- [TO DO]
Write out every line of text in the material below word for word, leaving out the pictures.

- [TASK DATA]
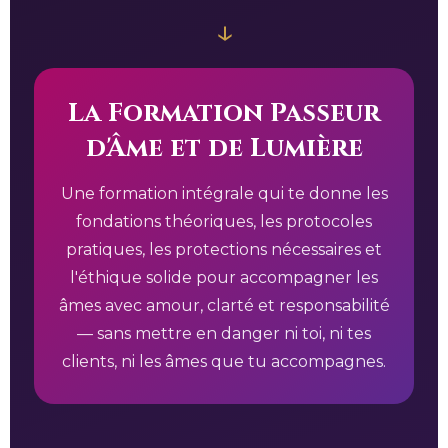
↓
La Formation Passeur
d'Âme et de Lumière
Une formation intégrale qui te donne les
fondations théoriques, les protocoles
pratiques, les protections nécessaires et
l'éthique solide pour accompagner les
âmes avec amour, clarté et responsabilité
— sans mettre en danger ni toi, ni tes
clients, ni les âmes que tu accompagnes.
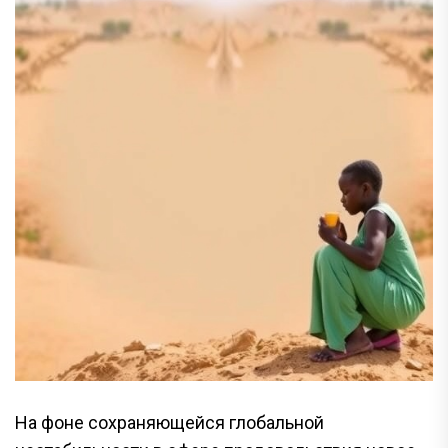
На фоне сохраняющейся глобальной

- [TASK SOLUTION]
↓
La Formation Passeur
d'Âme et de Lumière
Une formation intégrale qui te donne les
fondations théoriques, les protocoles
pratiques, les protections nécessaires et
l'éthique solide pour accompagner les
âmes avec amour, clarté et responsabilité
— sans mettre en danger ni toi, ni tes
clients, ni les âmes que tu accompagnes.
На фоне сохраняющейся глобальной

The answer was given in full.